Die Autorität traditioneller Archive regelt und kontrolliert die Reproduktion von Geschichte und definiert kulturelles und kollektives Erinnern. Archive ordnen, klassifizieren, überliefern, schaffen Wissen und bestimmen die Art und Weise, wie über Vergangenes gesprochen wird. Uns geht es um die Stellen, an denen diese Funktionsweisen aufgebrochen oder mit subversiver Absicht affirmiert werden, an denen scheinbar Bekanntes neu erzählt oder reinszeniert wird. Die Künstler*innen der Ausstellung arbeiten in einem Assoziationsfeld von Erzählen, Erinnerungspolitiken und Prozessen der Identitätsbildung.
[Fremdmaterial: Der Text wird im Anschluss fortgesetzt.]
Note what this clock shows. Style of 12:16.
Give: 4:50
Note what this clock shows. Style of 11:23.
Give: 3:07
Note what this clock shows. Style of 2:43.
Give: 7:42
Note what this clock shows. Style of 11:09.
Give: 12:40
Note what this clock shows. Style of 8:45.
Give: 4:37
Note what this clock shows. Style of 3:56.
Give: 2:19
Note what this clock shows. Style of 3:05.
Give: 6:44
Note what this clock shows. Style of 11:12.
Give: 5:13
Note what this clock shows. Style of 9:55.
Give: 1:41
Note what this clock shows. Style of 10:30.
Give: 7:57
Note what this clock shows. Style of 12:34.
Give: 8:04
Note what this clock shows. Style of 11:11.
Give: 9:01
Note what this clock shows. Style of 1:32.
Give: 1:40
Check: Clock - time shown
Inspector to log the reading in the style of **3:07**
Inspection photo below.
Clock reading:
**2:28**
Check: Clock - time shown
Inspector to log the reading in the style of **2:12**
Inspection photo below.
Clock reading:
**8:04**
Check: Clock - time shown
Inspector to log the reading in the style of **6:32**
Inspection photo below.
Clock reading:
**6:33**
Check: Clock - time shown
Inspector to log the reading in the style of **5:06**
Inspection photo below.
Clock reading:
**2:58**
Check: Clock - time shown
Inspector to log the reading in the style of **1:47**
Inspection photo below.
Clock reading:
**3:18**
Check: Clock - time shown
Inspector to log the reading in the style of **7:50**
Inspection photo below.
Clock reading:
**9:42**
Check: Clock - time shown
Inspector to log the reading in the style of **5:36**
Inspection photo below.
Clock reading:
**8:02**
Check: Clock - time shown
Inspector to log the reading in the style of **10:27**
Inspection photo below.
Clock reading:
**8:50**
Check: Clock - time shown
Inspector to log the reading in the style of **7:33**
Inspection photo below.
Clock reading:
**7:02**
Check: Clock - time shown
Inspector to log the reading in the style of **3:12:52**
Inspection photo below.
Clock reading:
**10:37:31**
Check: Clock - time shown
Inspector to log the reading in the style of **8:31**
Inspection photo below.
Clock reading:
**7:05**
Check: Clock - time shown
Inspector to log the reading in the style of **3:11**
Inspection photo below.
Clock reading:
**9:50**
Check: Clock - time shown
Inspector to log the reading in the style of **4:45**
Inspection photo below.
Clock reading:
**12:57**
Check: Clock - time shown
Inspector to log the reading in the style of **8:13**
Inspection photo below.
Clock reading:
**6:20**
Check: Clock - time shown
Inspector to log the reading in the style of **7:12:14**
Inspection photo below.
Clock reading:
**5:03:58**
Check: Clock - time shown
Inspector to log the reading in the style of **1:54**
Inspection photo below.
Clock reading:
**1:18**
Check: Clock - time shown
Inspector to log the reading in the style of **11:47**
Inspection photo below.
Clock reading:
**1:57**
Ihre verschiedenen künstlerischen Verfahren eignen sich Inhalte bestehender Archive an, lesen sie gegen, dekonstruieren diese oder setzen sie zu eigenem Material in Bezug und füllen dadurch Leerstellen, die die für Archive konstitutiven Ausschlussmechanismen produzieren.
Filipa César etwa bezieht sich auf die Besatzung Guinea-Bissaus durch die portugiesische Kolonialmacht und indirekt auf deren Ende durch einen gewaltgesättigten 11-jährigen Befreiungskrieg (1963-1974). Innerhalb eines weitaus größer angelegten Projektes, in dem sich César mit der revolutionären und agitatorischen Praxis des Filmemachens in Guinea-Bissau beschäftigt, entstand THE EMBASSY, das ein Foto-Album aus dem Nationalarchiv zeigt. Es ist dieses Album, das – gefilmt mit einem Single-Shot und mit fixierter Kamera – durchblättert und kommentiert wird. Armando Lona, Journalist und Archivar, stellt dabei die Verbindung zwischen der Vergangenheit – dem Blick, dem Bildbestand und der Ordnung der Kolonisatoren – und der Gegenwart des westafrikanischen Staates her.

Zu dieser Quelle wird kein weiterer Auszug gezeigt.